Ragged Array Summit

SimonHeybrock · September 2, 2022, 10:31am

Different from the Sparse Array Summit, ragged arrays (for lack of a better generic name, or more generally arrays with irregular (sub)structures?) come up in a number of fields. Unlike sparse arrays, ragged arrays are not simply a more compact representation of a dense array with missing/zero entries.

I know of two communities/implementations:

Awkward Array, used by the HEP community (and more?).
Scipp (by me/us) used for neutron-scattering data, where data is recorded in “event-mode”.

Who else might be interested?

jpivarski · September 2, 2022, 4:47pm

I’m up for that! Some more instances of libraries with ragged arrays:

Apache Arrow is a big project with a lot of momentum that has the same set of data types as Awkward Array (our aim is to be compatible with Arrow). There’s a lot of overlap in development between Arrow and the Parquet file format, which has the same suite of data types.
Ragged arrays are a feature of Zarr v2, and we’ve had off-and-on discussions about ensuring that it will be possible to wrap Awkward Arrays as a v3 extension (Protocol extensions for awkward arrays · Issue #62 · zarr-developers/zarr-specs · GitHub).
For that matter, HDF5 has a varlen data type, too. When combined with compound types, you have almost as much expressiveness as Arrow, but it’s a record-oriented format, not a columnar one.
TensorFlow has had RaggedTensors for a few years, and PyTorch has recently mainlined NestedTensor.
Historically, Continuum Analytics and Quansight were working on DyND and XND, intended as NumPy replacements with first-class ragged array support, but it is my understanding that these projects are no longer being developed.

There seem to be two main categories: (a) systems that provide a complete type system (as much as a typical programming language would have), which include Awkward, Arrow, Parquet, DyND, and XND, and (b) systems that focus on ragged arrays of numbers, which include Zarr, TensorFlow, PyTorch, and Scipp. Discussions about integrating Awkward Array into AnnData (first attempt to support awkward arrays by giovp · Pull Request #647 · scverse/anndata · GitHub) and xarray (Awkward array backend? · Issue #4285 · pydata/xarray · GitHub) highlight this tension, since they’re generally looking for the ragged array functionality only.

We should also link back to “Ragged data in Awkward vs. Scipp · Discussion #1663 · scikit-hep/awkward · GitHub”, which links here.

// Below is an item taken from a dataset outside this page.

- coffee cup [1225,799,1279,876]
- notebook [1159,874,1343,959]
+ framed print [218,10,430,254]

SimonHeybrock · September 5, 2022, 5:04am

Another file type that supports (a very special case of) ragged data is NeXus data format. The NXevent_data group (defining an HDF5 structure) is essentially what Awkward would call ListOffsetArray. It is however defined in a very specific manner, so it is not useful beyond the one particular purpose of storing raw neutron event data from (pulsed) neutron scattering facilities.

jjerphan · September 10, 2022, 2:32pm

Thank you for initiating discussions for this summit, @SimonHeybrock.

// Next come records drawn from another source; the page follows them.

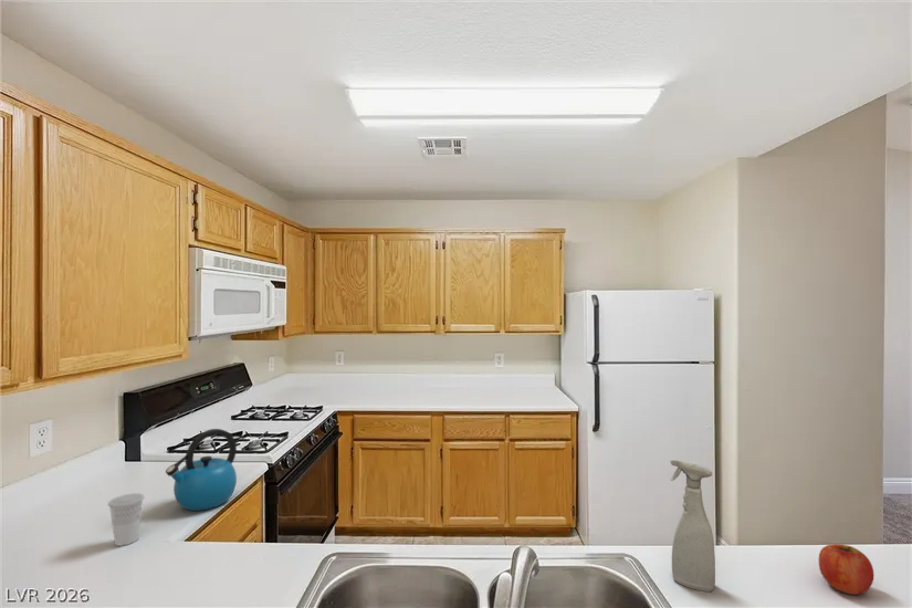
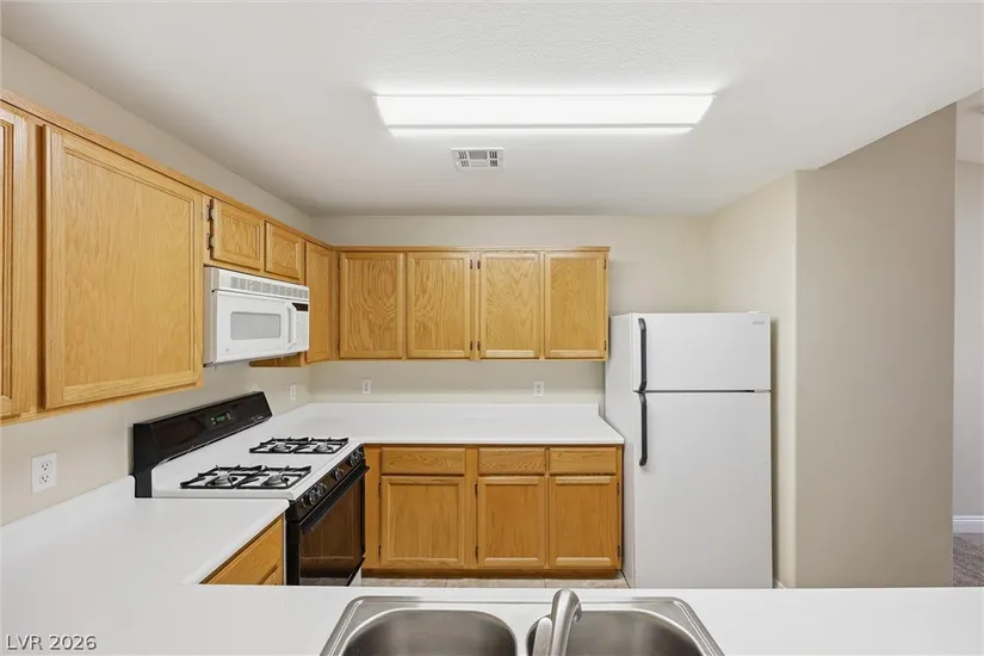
- cup [107,492,145,547]
- kettle [165,428,238,512]
- spray bottle [669,458,716,593]
- fruit [818,543,874,596]
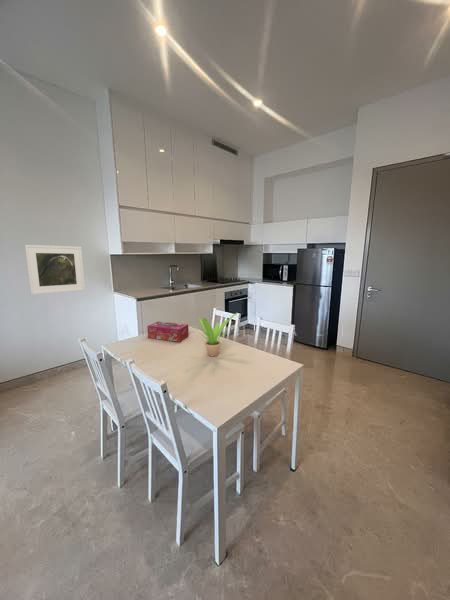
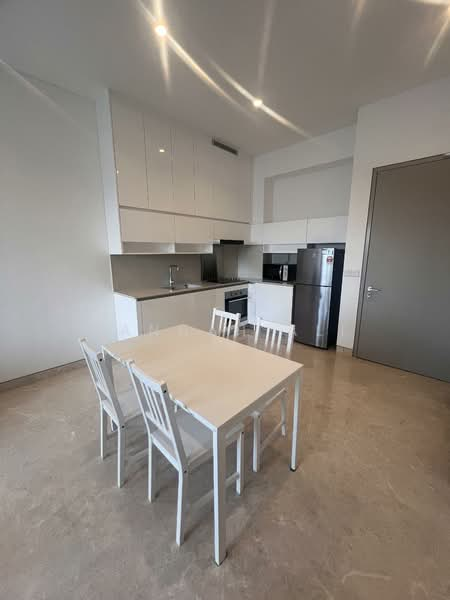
- potted plant [195,312,238,357]
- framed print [24,244,86,296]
- tissue box [146,320,190,343]
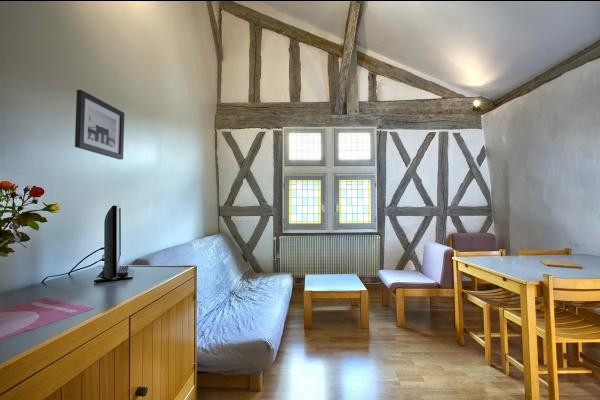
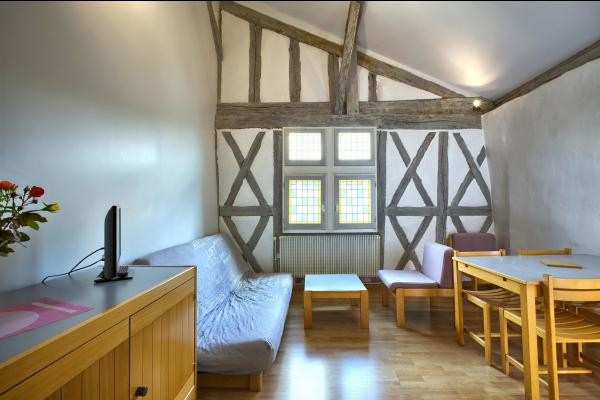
- wall art [74,89,125,161]
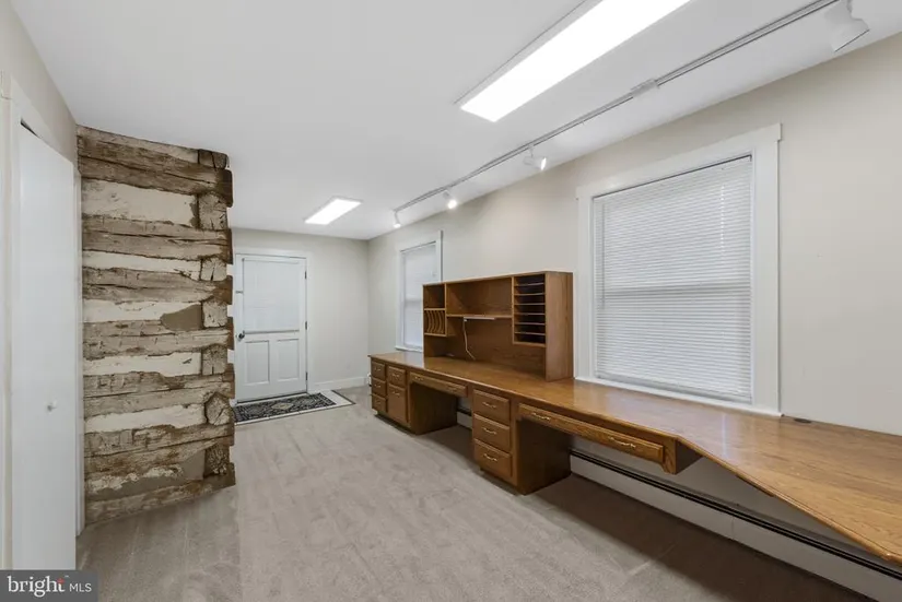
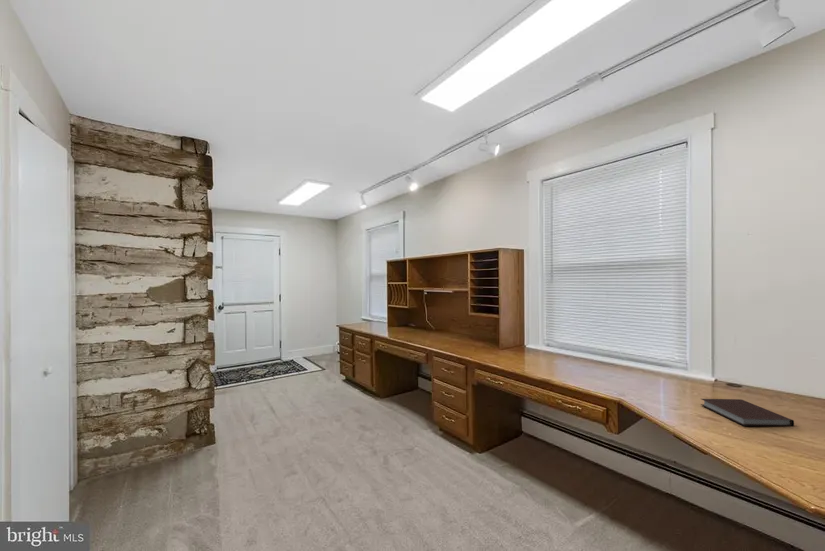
+ notebook [700,398,795,428]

I am interested in participating.

For some context, scikit-learn’s datastructures mainly are 1D and 2D C- and F-contiguous numpy array.

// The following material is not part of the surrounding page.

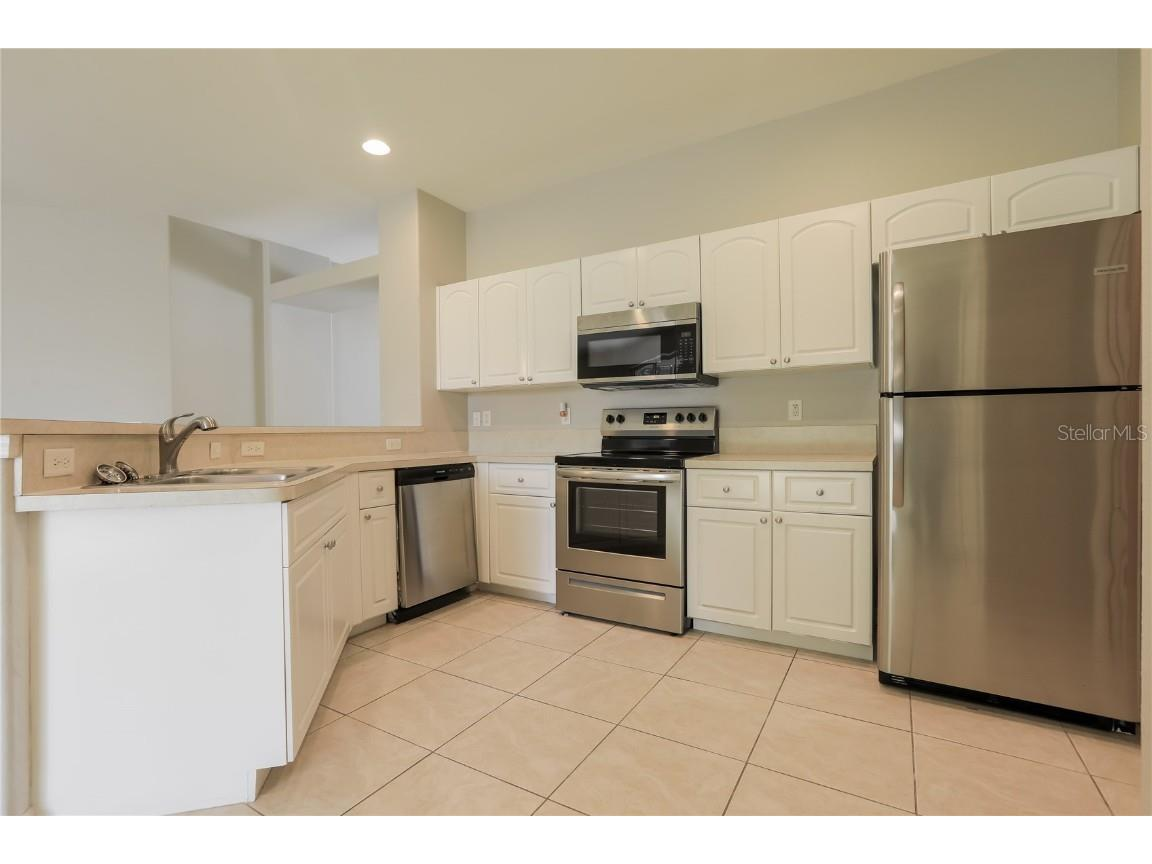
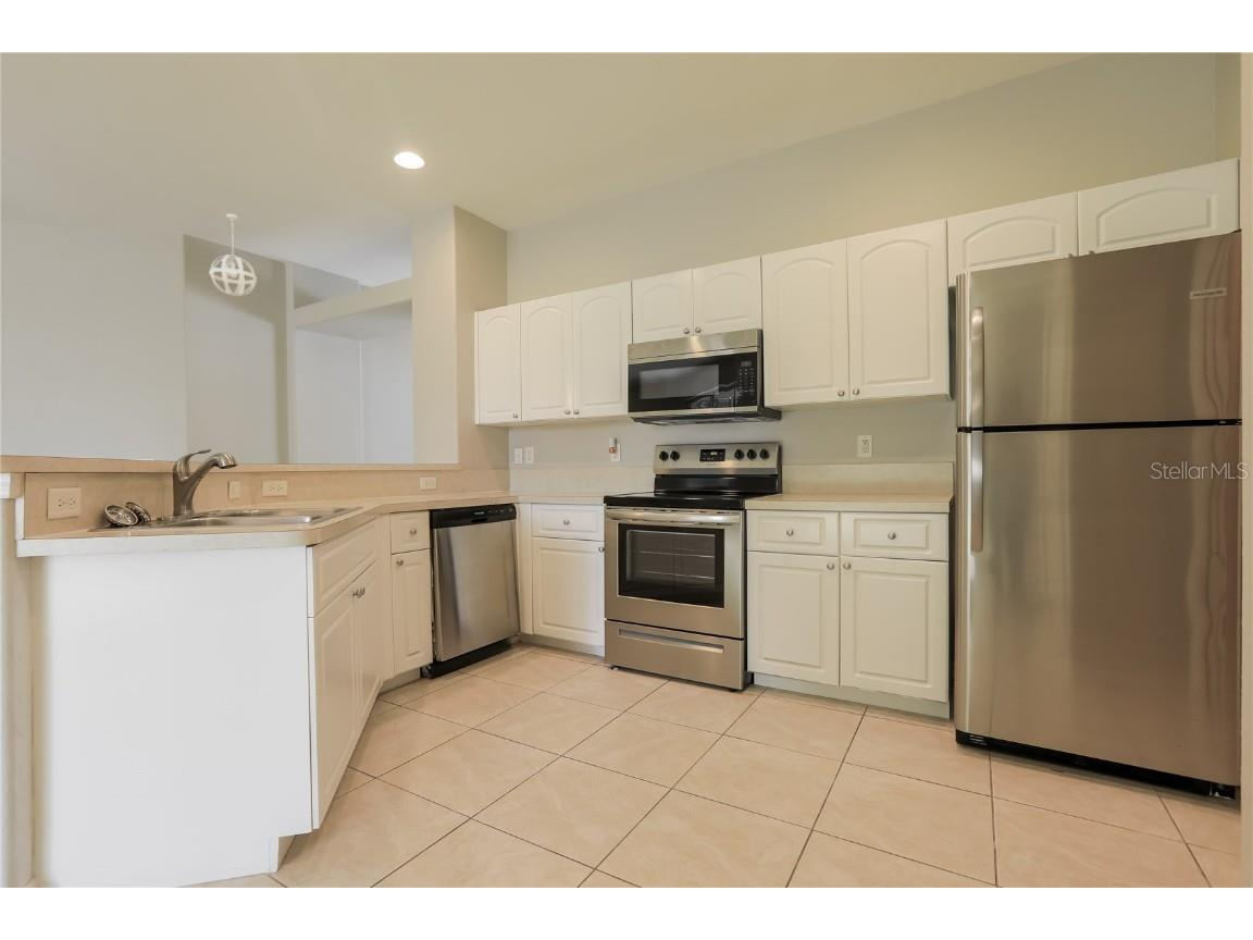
+ pendant light [209,213,258,297]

Yet in some context, ragged arrays are used via numpy arrays of numpy arrays (for instance for return values for radius-neighborhood based interfaces, such as sklearn.neighbors.NearestNeighbors.radius_neighbors)

At the lowest-level implementation, libcpp is used via Cython (namely for std::vector<std::vector > and move semantic) to manipulate buffers and are then coerced into the NumPy representation given above to be returned to callers. This coercion is a bit uneasy but fortunately works for our use case.

I think scikit-learn maintainers might be interested in discussions to lead to better datastructures in the ecosystem, be they used for scikit-learn or not (we want to keep our number of dependencies small).